Svanevik pointed out that while AI can reveal patterns, probabilities, and potential scenarios and assess what has happened or what could happen based on data, it cannot determine an individual’s risk tolerance or value judgment or take responsibility for decisions if the outcome is negative.
“On-chain analysis ultimately translates into real-world actions such as deploying capital, supporting teams, and calling the public. Someone needs to own those decisions. That’s a human role,” the executive said.
He emphasized that no matter how advanced AI models become, trustworthiness in terms of judgment, accountability, and belief will still depend on humans. He said that while AI may make decisions, humans ultimately make the decisions and bear the consequences.
“Decide what’s important. AI can tell you what’s happening on the chain, but it can’t tell you what to pay attention to. That’s taste. That’s belief. That’s human,” Svanevik commented.

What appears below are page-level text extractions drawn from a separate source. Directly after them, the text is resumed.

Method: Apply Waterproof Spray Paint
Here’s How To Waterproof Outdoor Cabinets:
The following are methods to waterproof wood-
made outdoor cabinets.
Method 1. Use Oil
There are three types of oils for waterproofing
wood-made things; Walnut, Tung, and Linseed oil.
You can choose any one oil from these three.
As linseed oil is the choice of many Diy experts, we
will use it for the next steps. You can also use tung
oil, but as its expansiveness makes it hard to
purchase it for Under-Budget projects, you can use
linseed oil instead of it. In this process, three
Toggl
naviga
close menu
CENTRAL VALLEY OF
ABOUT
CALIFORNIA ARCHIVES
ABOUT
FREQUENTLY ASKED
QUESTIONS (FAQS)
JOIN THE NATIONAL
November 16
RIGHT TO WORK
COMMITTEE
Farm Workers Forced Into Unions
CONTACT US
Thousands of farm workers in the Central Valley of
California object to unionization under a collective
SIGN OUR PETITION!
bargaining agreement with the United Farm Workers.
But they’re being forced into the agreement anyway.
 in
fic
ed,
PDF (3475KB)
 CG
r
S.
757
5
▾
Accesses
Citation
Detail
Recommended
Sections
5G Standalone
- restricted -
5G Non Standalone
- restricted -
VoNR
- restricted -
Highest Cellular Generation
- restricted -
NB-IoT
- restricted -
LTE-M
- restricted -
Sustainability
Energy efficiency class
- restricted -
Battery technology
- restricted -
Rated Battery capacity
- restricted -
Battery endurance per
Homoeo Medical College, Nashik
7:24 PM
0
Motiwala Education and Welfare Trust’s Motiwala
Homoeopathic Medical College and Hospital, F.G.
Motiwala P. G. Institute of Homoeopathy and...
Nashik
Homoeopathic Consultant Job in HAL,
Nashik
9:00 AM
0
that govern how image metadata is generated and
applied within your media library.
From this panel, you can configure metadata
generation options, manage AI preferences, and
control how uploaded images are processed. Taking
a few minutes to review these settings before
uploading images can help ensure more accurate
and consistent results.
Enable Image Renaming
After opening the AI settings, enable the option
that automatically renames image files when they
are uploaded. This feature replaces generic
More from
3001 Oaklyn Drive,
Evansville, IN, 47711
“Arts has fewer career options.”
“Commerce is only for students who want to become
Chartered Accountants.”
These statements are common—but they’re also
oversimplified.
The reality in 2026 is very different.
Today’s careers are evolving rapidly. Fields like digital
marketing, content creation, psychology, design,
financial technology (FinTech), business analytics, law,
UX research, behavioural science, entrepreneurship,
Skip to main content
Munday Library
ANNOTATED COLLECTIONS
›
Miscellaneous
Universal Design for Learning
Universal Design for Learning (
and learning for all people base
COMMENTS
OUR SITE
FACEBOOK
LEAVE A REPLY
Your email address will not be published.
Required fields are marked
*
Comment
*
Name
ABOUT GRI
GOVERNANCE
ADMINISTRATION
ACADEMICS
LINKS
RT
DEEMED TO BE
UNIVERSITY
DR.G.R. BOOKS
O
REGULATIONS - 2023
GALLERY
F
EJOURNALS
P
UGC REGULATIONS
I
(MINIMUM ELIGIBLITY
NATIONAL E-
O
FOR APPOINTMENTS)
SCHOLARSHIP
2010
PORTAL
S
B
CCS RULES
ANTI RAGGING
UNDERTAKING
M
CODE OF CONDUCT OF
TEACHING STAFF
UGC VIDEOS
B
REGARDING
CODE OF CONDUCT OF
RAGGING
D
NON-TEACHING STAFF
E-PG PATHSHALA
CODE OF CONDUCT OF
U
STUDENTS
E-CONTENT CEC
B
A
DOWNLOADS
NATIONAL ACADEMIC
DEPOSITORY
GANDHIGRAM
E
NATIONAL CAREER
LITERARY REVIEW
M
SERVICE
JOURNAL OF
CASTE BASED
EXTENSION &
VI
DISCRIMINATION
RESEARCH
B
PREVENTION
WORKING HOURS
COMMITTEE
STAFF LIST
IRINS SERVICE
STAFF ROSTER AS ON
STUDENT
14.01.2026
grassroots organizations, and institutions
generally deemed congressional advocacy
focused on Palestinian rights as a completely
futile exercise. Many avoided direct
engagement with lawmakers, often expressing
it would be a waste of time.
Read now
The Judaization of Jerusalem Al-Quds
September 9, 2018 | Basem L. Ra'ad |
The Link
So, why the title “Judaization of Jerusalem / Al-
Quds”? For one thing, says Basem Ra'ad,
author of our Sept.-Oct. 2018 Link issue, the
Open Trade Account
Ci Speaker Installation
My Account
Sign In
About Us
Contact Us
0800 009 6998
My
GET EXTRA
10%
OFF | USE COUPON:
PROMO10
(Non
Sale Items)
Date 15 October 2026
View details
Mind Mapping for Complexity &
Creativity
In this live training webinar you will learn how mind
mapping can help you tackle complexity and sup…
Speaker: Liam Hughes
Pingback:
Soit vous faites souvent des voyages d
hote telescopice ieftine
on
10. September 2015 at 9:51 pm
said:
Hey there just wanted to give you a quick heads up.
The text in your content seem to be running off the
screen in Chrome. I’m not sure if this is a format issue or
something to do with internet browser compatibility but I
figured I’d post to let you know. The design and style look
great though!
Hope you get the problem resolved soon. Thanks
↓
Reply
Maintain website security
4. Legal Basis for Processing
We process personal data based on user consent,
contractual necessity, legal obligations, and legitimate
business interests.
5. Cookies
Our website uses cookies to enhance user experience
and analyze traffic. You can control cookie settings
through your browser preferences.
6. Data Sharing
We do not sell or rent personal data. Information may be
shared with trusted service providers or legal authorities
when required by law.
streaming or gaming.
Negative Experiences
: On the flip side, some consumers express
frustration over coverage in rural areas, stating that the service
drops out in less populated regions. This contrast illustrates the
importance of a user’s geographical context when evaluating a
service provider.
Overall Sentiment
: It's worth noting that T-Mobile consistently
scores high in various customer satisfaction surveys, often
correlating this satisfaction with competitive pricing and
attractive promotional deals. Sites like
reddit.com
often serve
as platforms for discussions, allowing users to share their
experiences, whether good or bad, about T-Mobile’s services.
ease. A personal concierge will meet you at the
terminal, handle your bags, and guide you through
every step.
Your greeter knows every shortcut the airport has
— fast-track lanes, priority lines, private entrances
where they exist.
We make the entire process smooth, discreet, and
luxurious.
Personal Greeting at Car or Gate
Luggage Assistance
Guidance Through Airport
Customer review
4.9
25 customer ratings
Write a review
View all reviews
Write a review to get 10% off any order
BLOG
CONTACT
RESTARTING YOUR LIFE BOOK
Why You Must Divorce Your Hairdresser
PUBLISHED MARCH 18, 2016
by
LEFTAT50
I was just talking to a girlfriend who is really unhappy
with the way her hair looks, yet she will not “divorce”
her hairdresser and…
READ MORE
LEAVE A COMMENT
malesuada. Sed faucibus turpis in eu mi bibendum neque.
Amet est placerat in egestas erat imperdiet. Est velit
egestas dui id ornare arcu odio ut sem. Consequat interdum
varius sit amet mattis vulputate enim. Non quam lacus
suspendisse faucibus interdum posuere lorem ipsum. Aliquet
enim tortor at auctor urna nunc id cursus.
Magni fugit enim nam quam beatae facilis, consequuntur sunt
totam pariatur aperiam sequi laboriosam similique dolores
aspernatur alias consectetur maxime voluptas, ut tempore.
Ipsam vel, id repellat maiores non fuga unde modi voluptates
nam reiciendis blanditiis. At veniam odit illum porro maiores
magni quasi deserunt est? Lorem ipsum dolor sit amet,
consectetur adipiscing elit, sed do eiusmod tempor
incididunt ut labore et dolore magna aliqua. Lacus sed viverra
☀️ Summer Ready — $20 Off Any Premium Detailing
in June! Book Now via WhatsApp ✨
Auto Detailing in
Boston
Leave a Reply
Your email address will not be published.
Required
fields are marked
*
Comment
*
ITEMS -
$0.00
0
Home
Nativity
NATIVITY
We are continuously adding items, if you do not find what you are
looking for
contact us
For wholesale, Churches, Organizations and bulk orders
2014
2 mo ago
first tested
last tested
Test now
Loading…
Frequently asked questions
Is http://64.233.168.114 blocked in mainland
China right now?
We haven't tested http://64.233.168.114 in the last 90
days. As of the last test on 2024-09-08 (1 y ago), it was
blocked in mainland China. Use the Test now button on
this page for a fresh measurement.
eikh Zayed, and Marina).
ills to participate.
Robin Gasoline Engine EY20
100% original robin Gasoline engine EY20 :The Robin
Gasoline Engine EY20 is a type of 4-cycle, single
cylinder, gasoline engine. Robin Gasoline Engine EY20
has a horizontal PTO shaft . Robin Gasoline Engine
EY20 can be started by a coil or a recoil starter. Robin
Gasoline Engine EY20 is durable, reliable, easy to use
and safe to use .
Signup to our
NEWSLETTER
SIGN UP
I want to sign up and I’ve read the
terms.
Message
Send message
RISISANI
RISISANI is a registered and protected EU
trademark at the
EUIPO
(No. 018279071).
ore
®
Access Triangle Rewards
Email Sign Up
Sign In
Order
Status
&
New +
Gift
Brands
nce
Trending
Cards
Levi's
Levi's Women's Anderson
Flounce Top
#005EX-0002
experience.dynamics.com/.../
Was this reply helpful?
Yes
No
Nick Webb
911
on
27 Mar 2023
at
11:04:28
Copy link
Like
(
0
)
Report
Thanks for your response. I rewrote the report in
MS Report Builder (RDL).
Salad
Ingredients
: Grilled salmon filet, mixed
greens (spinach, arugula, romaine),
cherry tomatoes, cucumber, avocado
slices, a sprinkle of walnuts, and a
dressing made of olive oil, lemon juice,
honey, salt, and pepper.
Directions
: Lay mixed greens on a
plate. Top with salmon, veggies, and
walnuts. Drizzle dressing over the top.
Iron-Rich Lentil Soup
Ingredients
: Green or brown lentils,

Ultimately, Svanevik sees AI as a powerful enabler rather than a decision maker. While AI can uncover patterns, probabilities, and insights at an unprecedented scale, human judgment remains central to risk, accountability, and confidence.
As AI-driven analytics becomes more prevalent, there is increasing trust in platforms that can continuously prove the quality of their insights. At the same time, humans remain responsible for deciding what is important and supporting those outcomes.